§ KUTIPAN TEKS:
________________________
M. Ishom el-Saha (Guru Besar UIN Sultan Maulana Hasanuddin, Banten)
Menunaikan ibadah Haji secara be-rombongan merupakan kebiasaan yang telah berlangsung lama. Umat Islam dari penjuru dunia terbiasa melaksanakan ibadah haji secara berkelompok dan terorganisasi dengan dukungan satuan-satuan militer. Hal ini dimaksudkan untuk mengamankan jamaah dari kesulitan dan situasi keamanan di Jazirah Arab.
Karavan atau rombongan Haji sebelum ada transportasi modern yang paling terkenal ada dua: Rombongan pertama ialah rombongan haji Maroko yang terdiri dari peziarah asal Maroko dan Afrika Barat. Mereka melakukan perjalanan bersama-sama atau sendiri-sendiri melalui darat dari Afrika Utara hingga mencapai Kairo, atau melalui laut dari Maroko ke Alexandria dan dari sana ke Kairo melalui Sungai Nil.
Rombongan kedua, yang paling penting dan terbesar sepanjang era Islam, adalah kelompok haji Mesir, yang lebih terorganisasi dan penting. Karena sebagian besar tugasnya adalah membawa Kiswah Kakbah dari Mesir ke Mekkah melalui rute yang dikenal sepanjang sejarah sebagai “Jalur Peziarah Mesir.”
Rombongan pertama yakni jemaah haji asal Maroko dan Afrika Barat biasanya sesudah memasuki wilayah Mesir akan bergabung dengan rombongan kedua sehingga jumlah rombongan menjadi bertambah banyak.
Ada kisah menarik dalam konteks perjalanan rombongan pertama sebelum bergabung dengan rombongan kedua. Kisah yang disebutkan di dalam “Al-Hujjaj fi at-Tawashuli” ini berlatarkan salah satu jemaah asal Maroko bernama Najmuddin yang dalam perjalanan gajinya terpisah dari rombongan.
Najmuddin dikenal oleh sesama jemaah haji dalam rombongannya sebagai lelaki yang saleh karena ketakwaan dan kezuhudannya, serta kerinduannya yang dalam untuk mengunjungi Baitullah yang suci.
________________________
§ CUPLIKAN DATA:
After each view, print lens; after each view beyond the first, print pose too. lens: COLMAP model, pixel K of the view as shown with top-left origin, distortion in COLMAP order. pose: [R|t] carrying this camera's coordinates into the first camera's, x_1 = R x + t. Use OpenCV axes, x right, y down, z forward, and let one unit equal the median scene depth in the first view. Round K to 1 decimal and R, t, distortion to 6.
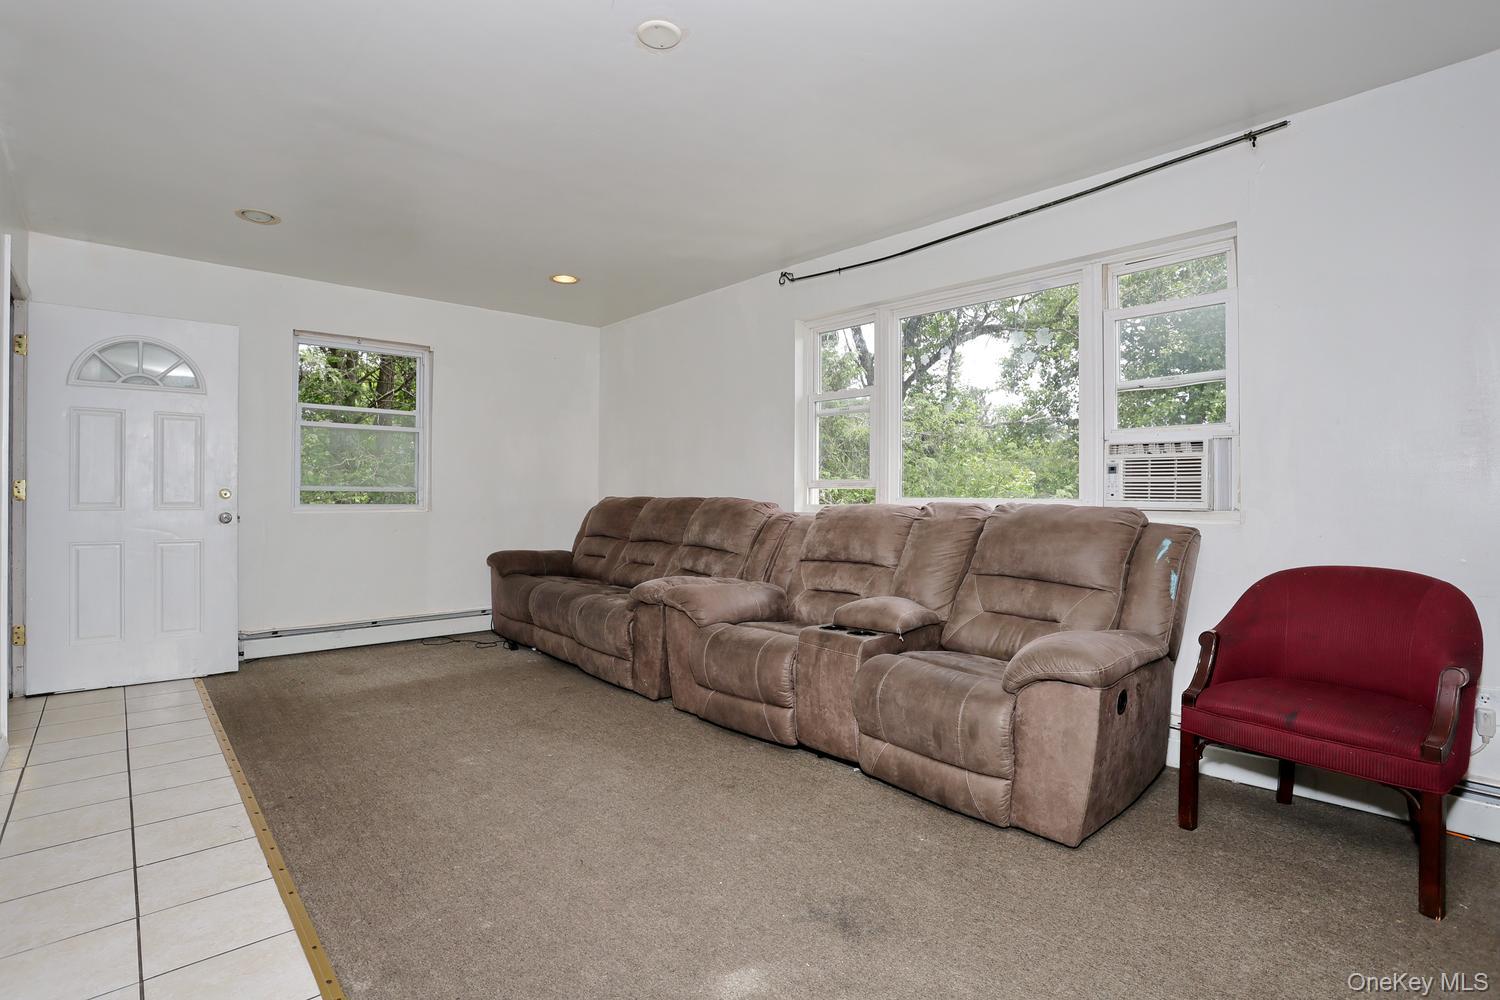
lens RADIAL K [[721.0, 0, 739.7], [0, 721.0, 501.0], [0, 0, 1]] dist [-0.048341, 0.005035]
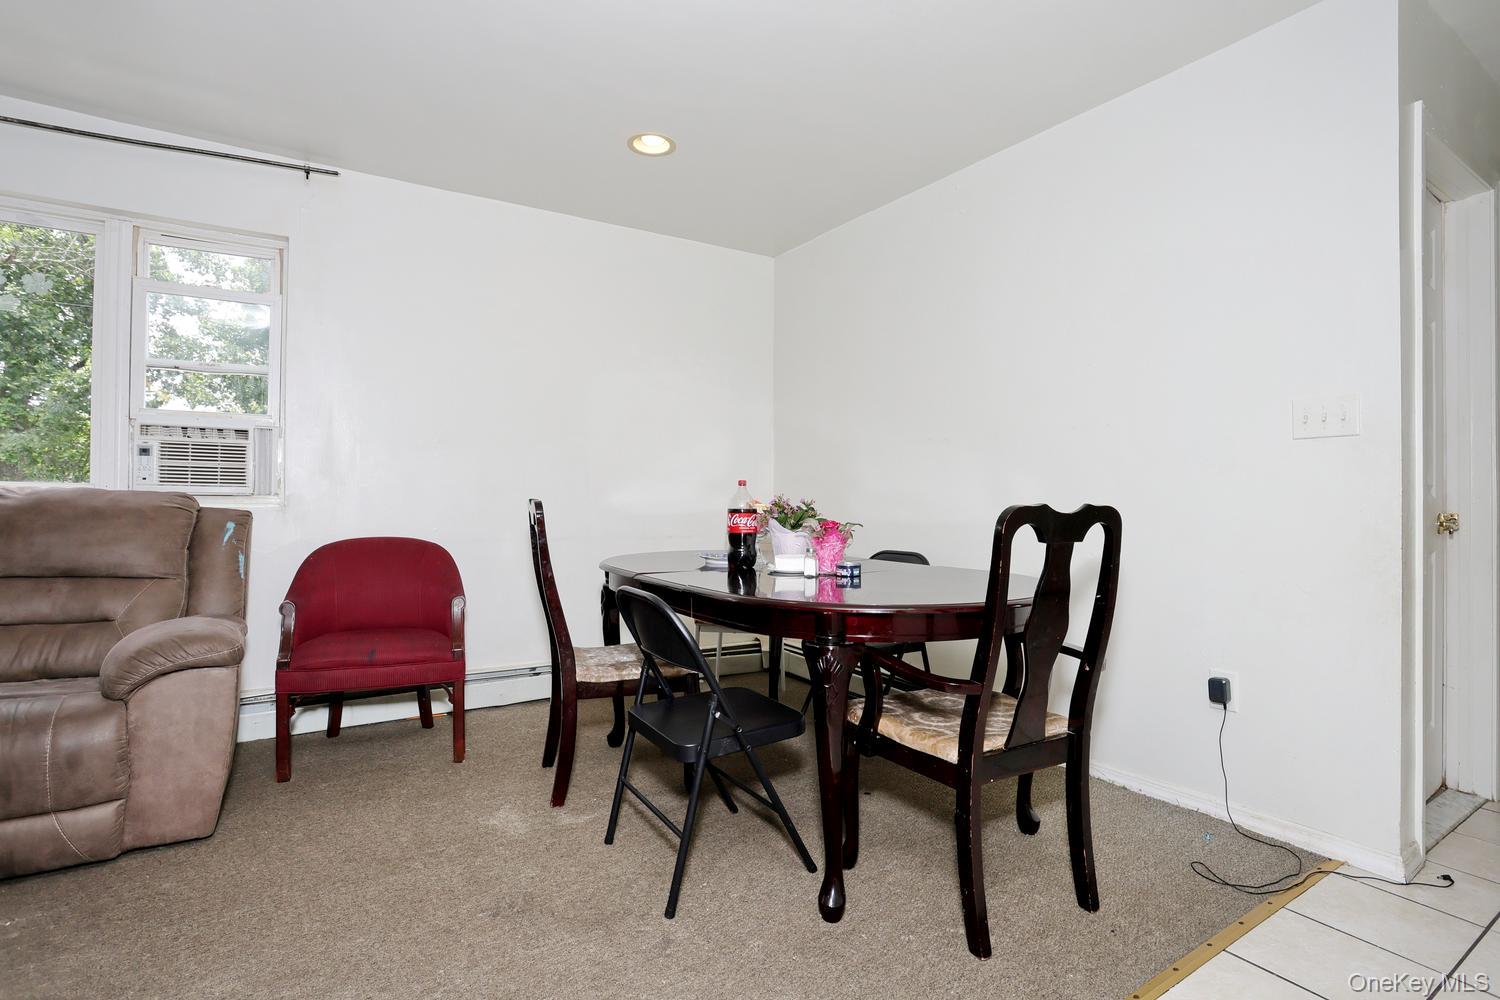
________________________
§ SOAL LATIHAN:
• a. Menurut teks tentang rombongan haji, apa yang dibawa rombongan haji Mesir dari Mesir ke Mekkah?
• b. Lanjutkan teks tentang rombongan haji mulai dari kalimat terakhirnya yang ditampilkan.

§ JAWABAN TERTULIS:
• a. Rombongan haji Mesir membawa Kiswah Kakbah dari Mesir ke Mekkah.

• b.
Dalam setiap tahap perjalanan, ia senantiasa memperbanyak doa dan zikir, hingga namanya dikenal sebagai teladan dalam ketulusan dan ketaatan.
Suatu senja, saat kafilah berhenti di sebuah lembah sunyi untuk beristirahat, Najmuddin menyendiri sejenak untuk merenung dan salat malam. Ia menjauh dari rombongan dalam diam dan ketenangan. Namun saat kembali ke tempat perkemahan, ia mendapati bahwa kafilah telah berangkat dan meninggalkannya sendirian di tengah padang pasir yang sunyi dan luas, tanpa teman selain Allah.
Najmuddin bingung, menoleh ke kanan dan kiri, namun yang tampak hanyalah pasir dan fatamorgana. Airnya hampir habis, bekalnya dimakan oleh lapar, dan ia tidak tahu arah jalan.
Meski begitu, Najmuddin tidak panik. Ia duduk di atas batu dan berkata, “Ya Rabb, jika mereka berjalan bersama penunjuk jalan, maka Engkau adalah penunjuk jalanku. Jika mereka tersesat, maka jalan-Mu takkan pernah hilang. Jika mereka bersama rombongan, maka aku bersama-Mu, wahai Tuhanku.”
Lalu ia mengangkat tangan ke langit, dan berdoa kepada Tuhannya: “Wahai Dzat yang tak pernah menyia-nyiakan titipan, wahai Penunjuk orang-orang yang tersesat, tunjukkan aku jalan-Mu dan jauhkan aku dari kebinasaan.”
Belum lama ia selesai berdoa, tampaklah dari kejauhan sosok seorang penunggang unta putih, seolah muncul dari balik fatamorgana. Saat mendekat, orang itu menyapanya: “Assalamu ‘alaika, wahai Najmuddin. Apa yang membawamu ke sini?”
Najmuddin pun menceritakan kejadiannya, lalu orang itu tersenyum dan berkata: “Barang siapa yang Allah menjadi penunjuk jalannya, maka ia takkan tersesat. Mari, kita kejar kembali kafilah, insya Allah.”
Najmuddin pun menunggang unta bersama lelaki itu, melewati jalan-jalan yang belum pernah ia kenali sebelumnya, hingga akhirnya mereka menyusul kafilah setelah dua malam. Ketika ia tiba, para jemaah pun terkejut dan berkata: “Engkau datang dari arah yang berbeda!”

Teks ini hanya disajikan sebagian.